Tax increase would offer little change, only more confusion
The following op-ed, written by our director of policy Michael Melendez, was published this week by The Deseret News.
Another year, another proposal to increase taxes — and this time, it’s a group called Our Schools Now asking Utahns to raise their taxes to the tune of $700 million. The initiative proposal seems simple enough: let’s give more money to teachers and their classrooms. And like a doctor to a child receiving a shot, they say “it’ll only hurt a little bit.”
But if we were to get into the nitty gritty details of the initiative, is this claim true? What does this initiative actually do and how will it affect your family?
First, the initiative seeks to raise $700 million in tax revenue by increasing the income and sales tax rates. These increases may seem harmless, and Our Schools Now describes them as a “.5 percent” and “.45 percent” increase. But the reality is that the effective tax increase will be closer to 15 percent for the average Utah family, relative to what we currently pay.
This leads to the first problem. If you are currently paying income taxes, the poorer you are, the harder you are going to get hit by these tax increases. Only the wealthy will pay the supposed 10 percent income tax increase that Our Schools Now is promoting. Because of deductions, the less you make, the higher that percentage climbs.
Perhaps you’re OK with raising taxes disproportionately on the poor. After all, $700 million for education sounds like it will make a big impact. But where will the money go? Proponents of the tax increase claim that it will go straight to the classroom to pay for innovative new programs and higher salaries for teachers. Are they correct?

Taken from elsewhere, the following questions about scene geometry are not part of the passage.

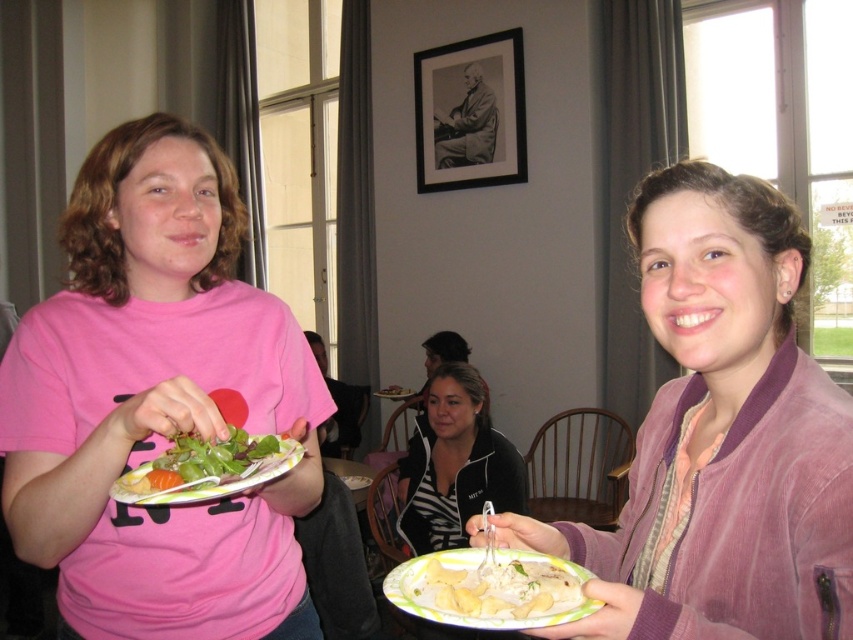
You are setting up a picnic and need to choose between the white paper plate at lower center and the matte plastic plate at center. Which plate has a larger surface area to fit more food?

The white paper plate at lower center might be wider than matte plastic plate at center, so it could have a larger surface area to accommodate more food.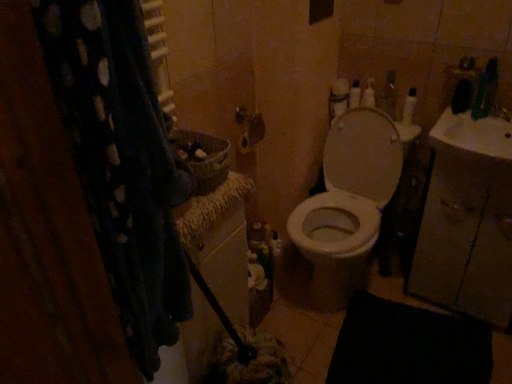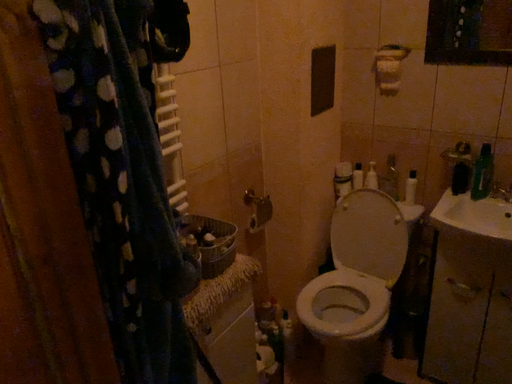
Question: How did the camera likely rotate when shooting the video?

Choices:
 (A) rotated downward
 (B) rotated upward

Answer: (B)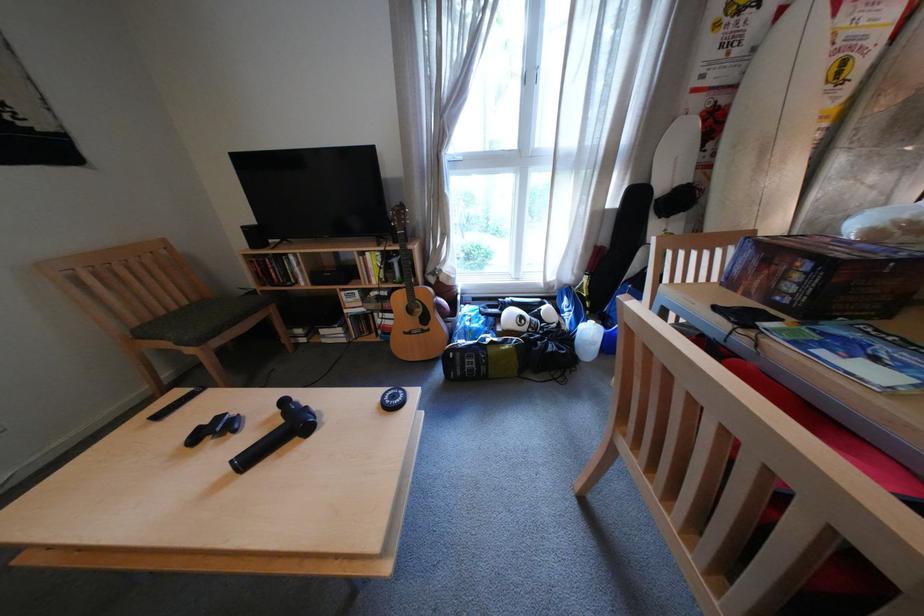
Locate an element on the screen. This screenshot has width=924, height=616. wooden chair seat is located at coordinates (157, 304).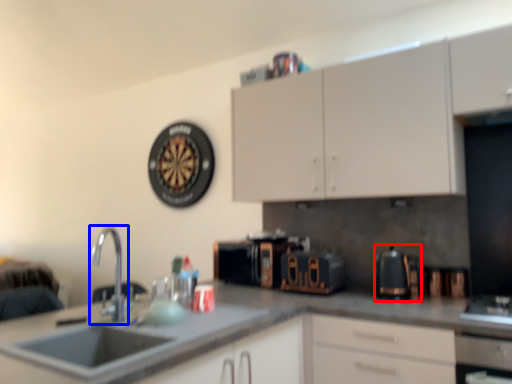
Question: Which object appears farthest to the camera in this image, coffeepot (highlighted by a red box) or tap (highlighted by a blue box)?

Choices:
 (A) coffeepot
 (B) tap

Answer: (A)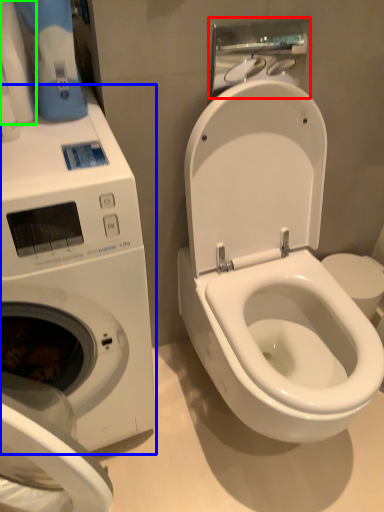
Question: Estimate the real-world distances between objects in this image. Which object is farther from hand dryer (highlighted by a red box), washing machine (highlighted by a blue box) or toilet paper (highlighted by a green box)?

Choices:
 (A) washing machine
 (B) toilet paper

Answer: (A)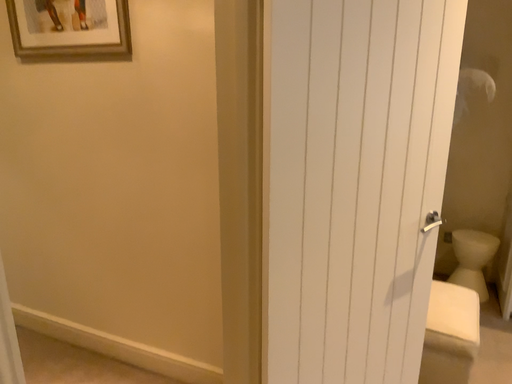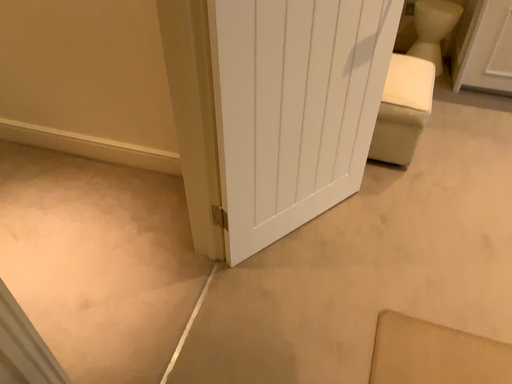
Question: Which way did the camera rotate in the video?

Choices:
 (A) rotated upward
 (B) rotated downward

Answer: (B)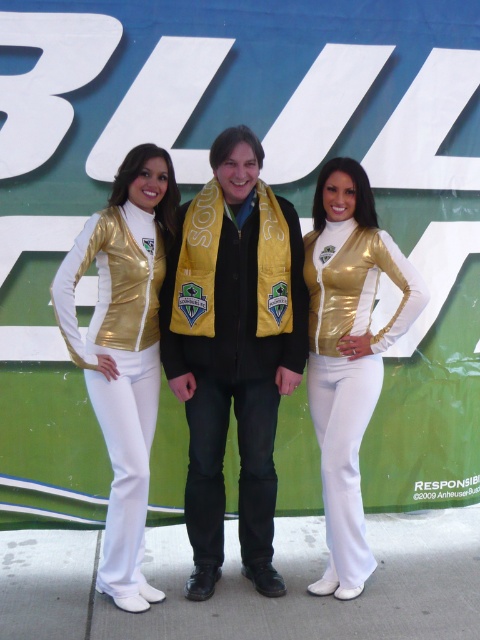
You are a photographer adjusting your camera settings to focus on the shiny yellow scarf at center and the metallic gold vest at center. Which object should you adjust your focus to first if you want to capture both in sharp detail?

You should focus on the shiny yellow scarf at center first because it is closer to the viewer than the metallic gold vest at center, allowing you to adjust focus accordingly for both objects.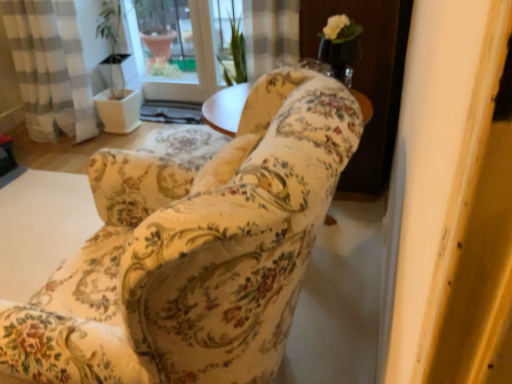
Question: Is white glossy screen door at upper center in front of or behind floral fabric chair at center in the image?

Choices:
 (A) behind
 (B) front

Answer: (A)

Question: In the image, is white glossy screen door at upper center on the left side or the right side of floral fabric chair at center?

Choices:
 (A) left
 (B) right

Answer: (B)

Question: Considering the positions of white glossy screen door at upper center and floral fabric chair at center in the image, is white glossy screen door at upper center bigger or smaller than floral fabric chair at center?

Choices:
 (A) big
 (B) small

Answer: (B)

Question: Is floral fabric chair at center taller or shorter than white glossy screen door at upper center?

Choices:
 (A) tall
 (B) short

Answer: (A)

Question: From the image's perspective, relative to white glossy screen door at upper center, is floral fabric chair at center above or below?

Choices:
 (A) below
 (B) above

Answer: (A)

Question: Which is correct: floral fabric chair at center is inside white glossy screen door at upper center, or outside of it?

Choices:
 (A) inside
 (B) outside

Answer: (B)

Question: Based on their sizes in the image, would you say floral fabric chair at center is bigger or smaller than white glossy screen door at upper center?

Choices:
 (A) small
 (B) big

Answer: (B)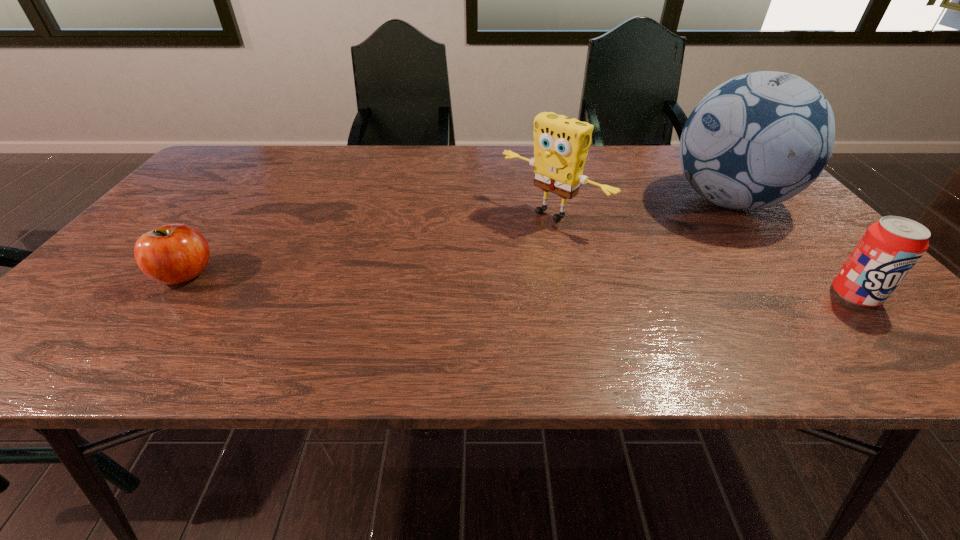
This screenshot has width=960, height=540. I want to click on vacant area located on the side with brand of the tallest object, so click(x=588, y=254).

Find the location of a particular element. The width and height of the screenshot is (960, 540). free spot located 0.340m on the side with brand of the tallest object is located at coordinates (581, 256).

Find the location of a particular element. The image size is (960, 540). blank space located 0.270m on the side with brand of the tallest object is located at coordinates (604, 248).

The height and width of the screenshot is (540, 960). In order to click on object that is at the far edge in this screenshot , I will do `click(758, 139)`.

Locate an element on the screen. The image size is (960, 540). apple present at the near edge is located at coordinates (172, 254).

Where is `soda can that is positioned at the near edge`? This screenshot has height=540, width=960. soda can that is positioned at the near edge is located at coordinates (889, 249).

Locate an element on the screen. The height and width of the screenshot is (540, 960). object that is at the left edge is located at coordinates (172, 254).

Image resolution: width=960 pixels, height=540 pixels. What are the coordinates of `soda can that is positioned at the right edge` in the screenshot? It's located at (889, 249).

At what (x,y) coordinates should I click in order to perform the action: click on soccer ball situated at the right edge. Please return your answer as a coordinate pair (x, y). The height and width of the screenshot is (540, 960). Looking at the image, I should click on (758, 139).

You are a GUI agent. You are given a task and a screenshot of the screen. Output one action in this format:
    pyautogui.click(x=<x>, y=<y>)
    Task: Click on the object present at the near left corner
    The width and height of the screenshot is (960, 540).
    Given the screenshot: What is the action you would take?
    pyautogui.click(x=172, y=254)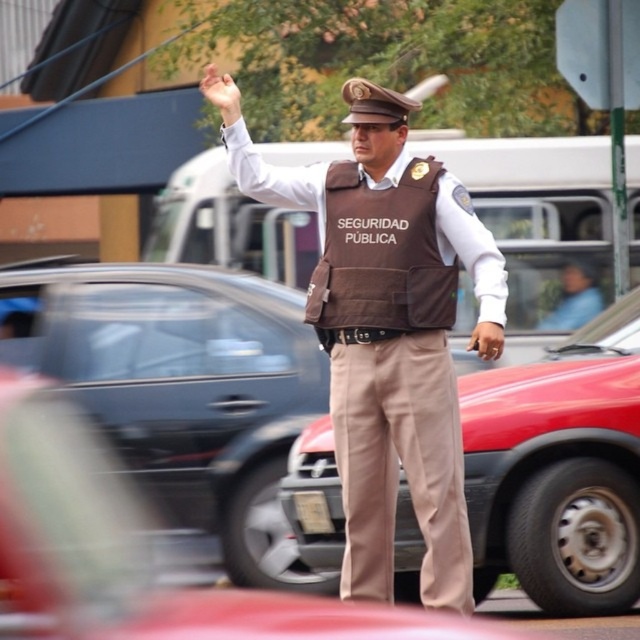
Question: Does brown leather pants at center appear on the left side of brown leather vest at center?

Choices:
 (A) yes
 (B) no

Answer: (B)

Question: Which object is positioned farthest from the brown leather vest at center?

Choices:
 (A) brown fabric vest at center
 (B) brown leather pants at center

Answer: (B)

Question: Which object appears closest to the camera in this image?

Choices:
 (A) brown fabric vest at center
 (B) brown leather pants at center
 (C) brown leather vest at center

Answer: (C)

Question: From the image, what is the correct spatial relationship of brown leather pants at center in relation to brown fabric vest at center?

Choices:
 (A) left
 (B) right

Answer: (B)

Question: Is brown leather vest at center bigger than brown fabric vest at center?

Choices:
 (A) yes
 (B) no

Answer: (A)

Question: Estimate the real-world distances between objects in this image. Which object is closer to the brown fabric vest at center?

Choices:
 (A) brown leather pants at center
 (B) brown leather vest at center

Answer: (B)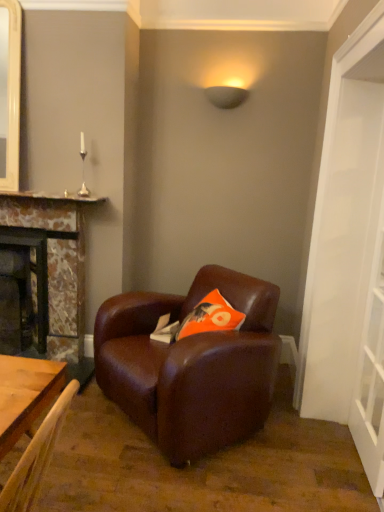
Question: From a real-world perspective, is orange fabric pillow at center physically located above or below matte stone fireplace at left, acting as the 2th fireplace starting from the right?

Choices:
 (A) above
 (B) below

Answer: (A)

Question: Would you say orange fabric pillow at center is inside or outside matte stone fireplace at left, which appears as the first fireplace when viewed from the left?

Choices:
 (A) inside
 (B) outside

Answer: (B)

Question: Estimate the real-world distances between objects in this image. Which object is closer to the brown leather armchair at center?

Choices:
 (A) transparent glass door at right
 (B) white glossy door at right
 (C) matte black lampshade at upper center
 (D) marble fireplace at left, which is the 1th fireplace from right to left
 (E) matte stone fireplace at left, acting as the 2th fireplace starting from the right

Answer: (B)

Question: Based on their relative distances, which object is farther from the orange fabric pillow at center?

Choices:
 (A) marble fireplace at left, the 2th fireplace in the left-to-right sequence
 (B) matte black lampshade at upper center
 (C) brown leather armchair at center
 (D) transparent glass door at right
 (E) white glossy door at right

Answer: (B)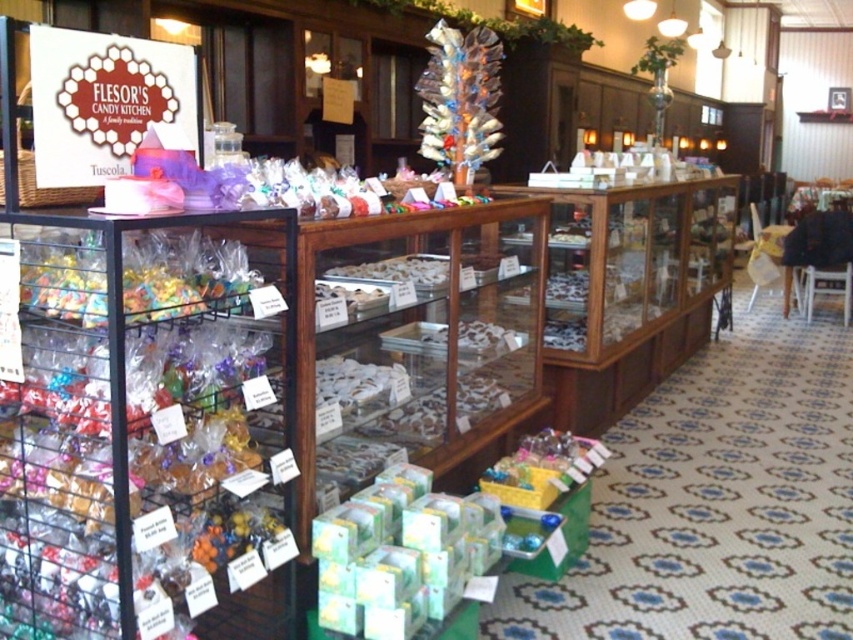
Which is in front, point (436, 150) or point (480, 324)?

Positioned in front is point (436, 150).

Is translucent plastic candy at upper center below white glossy chocolate at center?

Actually, translucent plastic candy at upper center is above white glossy chocolate at center.

Measure the distance between translucent plastic candy at upper center and camera.

The distance of translucent plastic candy at upper center from camera is 9.06 feet.

Identify the location of translucent plastic candy at upper center. The image size is (853, 640). (460, 99).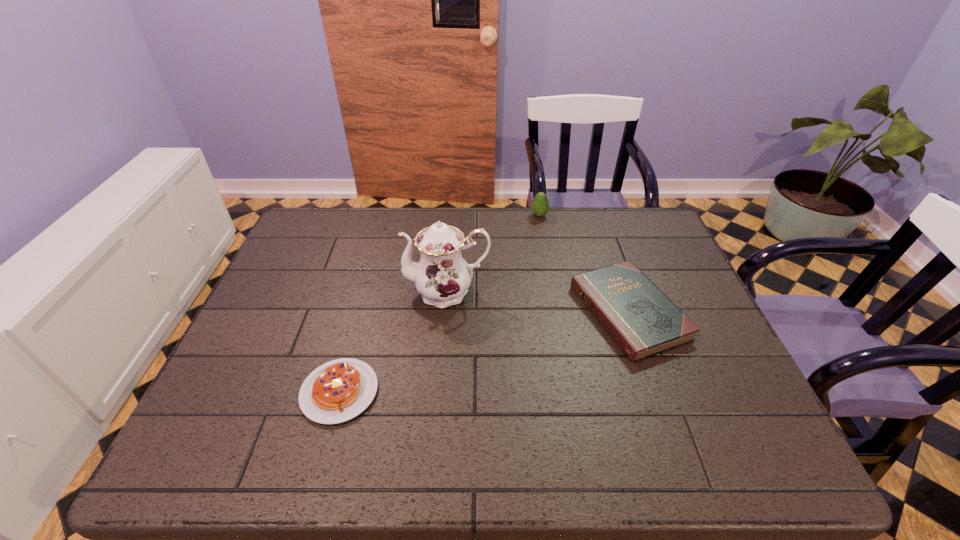
You are a GUI agent. You are given a task and a screenshot of the screen. Output one action in this format:
    pyautogui.click(x=<x>, y=<y>)
    Task: Click on the chinaware
    
    Given the screenshot: What is the action you would take?
    pyautogui.click(x=442, y=277)

At what (x,y) coordinates should I click in order to perform the action: click on the third object from right to left. Please return your answer as a coordinate pair (x, y). The image size is (960, 540). Looking at the image, I should click on (442, 277).

Find the location of a particular element. The height and width of the screenshot is (540, 960). avocado is located at coordinates (540, 205).

Image resolution: width=960 pixels, height=540 pixels. In order to click on the third object from left to right in this screenshot , I will do `click(540, 205)`.

Locate an element on the screen. Bible is located at coordinates (638, 316).

The image size is (960, 540). Find the location of `the leftmost object`. the leftmost object is located at coordinates (337, 391).

What are the coordinates of `the shortest object` in the screenshot? It's located at (337, 391).

Find the location of a particular element. free space located on the left of the tallest object is located at coordinates (x=306, y=292).

You are a GUI agent. You are given a task and a screenshot of the screen. Output one action in this format:
    pyautogui.click(x=<x>, y=<y>)
    Task: Click on the vacant space situated on the front of the farthest object
    The height and width of the screenshot is (540, 960).
    Given the screenshot: What is the action you would take?
    pyautogui.click(x=551, y=284)

Where is `free point located 0.300m on the back of the rightmost object`? The image size is (960, 540). free point located 0.300m on the back of the rightmost object is located at coordinates (594, 213).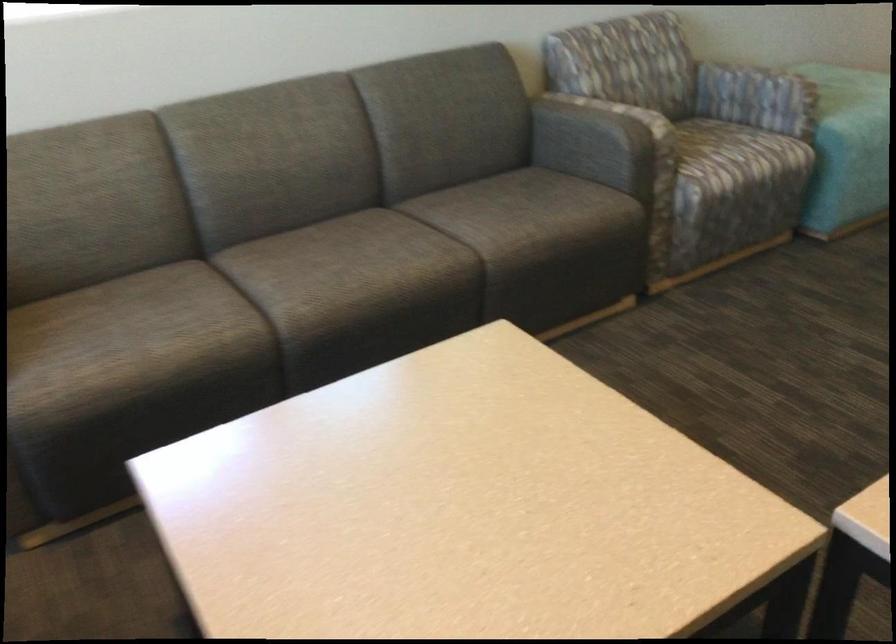
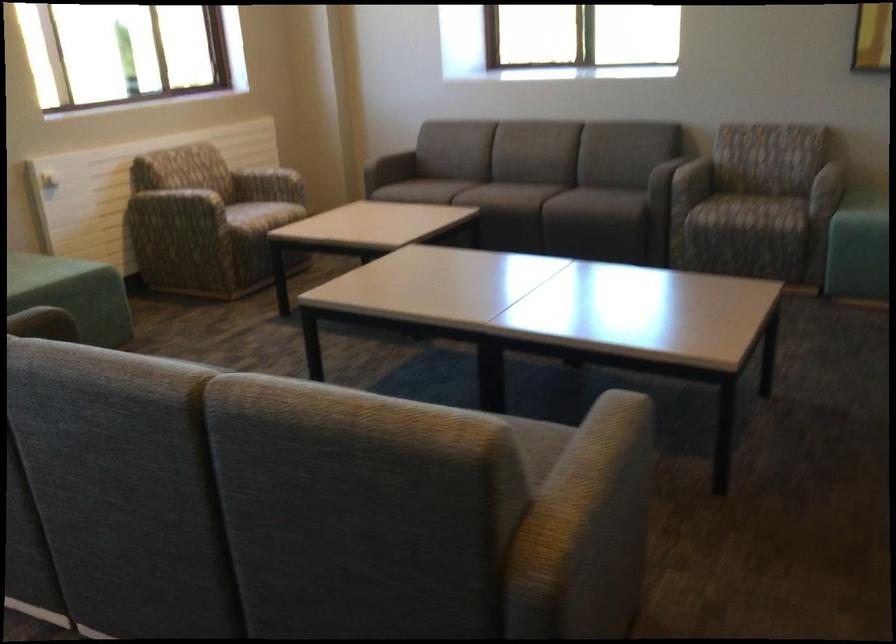
In the second image, find the point that corresponds to (204,292) in the first image.

(455, 187)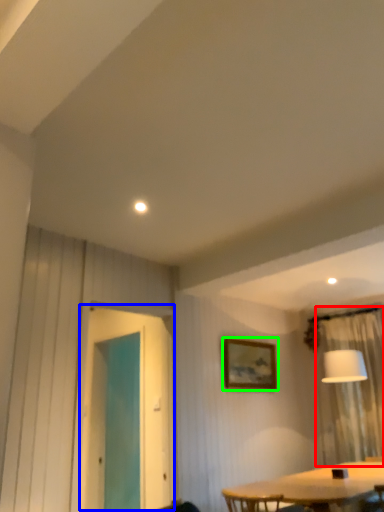
Question: Based on their relative distances, which object is nearer to curtain (highlighted by a red box)? Choose from screen door (highlighted by a blue box) and picture frame (highlighted by a green box).

Choices:
 (A) screen door
 (B) picture frame

Answer: (B)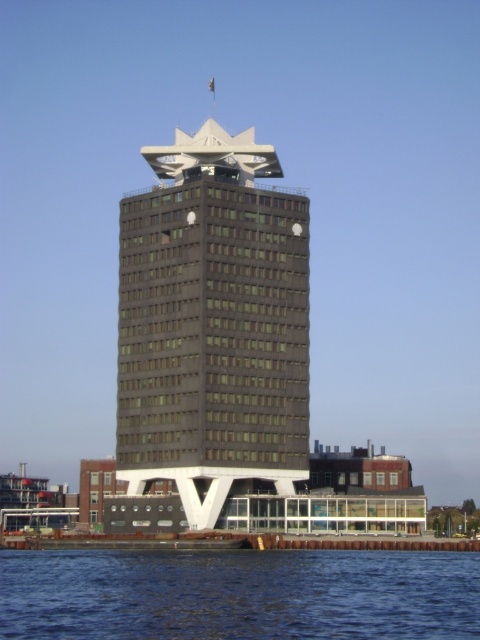
You are standing on the dock and want to reach the blue water at lower left. The dark gray concrete tower at center is in your way. Can you walk around it to get to the water?

The blue water at lower left is behind the dark gray concrete tower at center, so you can walk around the tower to reach the water.

You are standing at the coordinates of the dark gray concrete tower at center. Can you see the water body mentioned in the scene description?

The dark gray concrete tower at center is located at point (213, 324). Since the scene describes the building as situated near a body of water, it is likely that the water is visible from the tower.

Looking at this image, you are standing at the point marked as point (x=213, y=324) in the image. What is the nearest object to you in the scene?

Actually, no. The initiative doesn’t guarantee either of these things. Our Schools Now’s initiative guarantees a grand total of $0 will go to paying teachers more. Instead, the proposal caps how much of the new money school districts can use to pay teachers at no more than 25 percent. This cap increases to 40 percent in a few districts, creating an uneven playing field.
So if the money won’t go to the teachers, then where else will it be spent?
The initiative states that funds may be used for any purpose “reasonably designed to improve student performance that is approved by the local board.” If you are not sure what that means, then, don’t worry, you aren’t supposed to. This is language designed to allow for financial tricks to be played with these new funds — and it’s likely that a good portion of the funds will never see the classroom, especially since this has happened numerous times in the past when the Legislature has given large amounts of new money to the school system.
Some might argue that this type of language provides for “local control,” but again Our Schools Now has something to say about that. To qualify to receive money under the initiative, schools must submit “Teacher and Student Success Plans” to the local school board. These plans can be used against the school to give complete control of the new funds from this initiative to the local school board should the school not improve enough. School grading, which many teachers detest, is the primary criteria used to determine if schools lose control of the money.
Just remember what the campaign manager for Our Schools Now has said publicly: “Even $750 million isn’t enough to solve the problems that we’re in.” This proposed tax increase is only the beginning, as the education establishment, business elites and government bureaucracy continue knocking at your door to take more of your hard-earned money.
So no, this tax increase is not just going to “hurt a little bit” — it will severely hurt many Utahns trying to live on fixed or low incomes. And all of that pain for what? Hardly any guarantee that the funds will reach teachers and students. Instead the funds will likely be heavily absorbed by the bureaucracy while reducing local control. This initiative will fail to satisfy the constant demand by the school system for more money.
Utahns have suffered through half a dozen other tax increases in the last few years. It’s time to put Utah’s over $15 billion budget in order and stop increasing taxes at every turn.
As government schools continue to cling to the 19th-century teaching model and resist accountability for past tax increases, it is unwise to let this system absorb more of our money. Utah taxpayers should be extremely skeptical of Our Schools Now.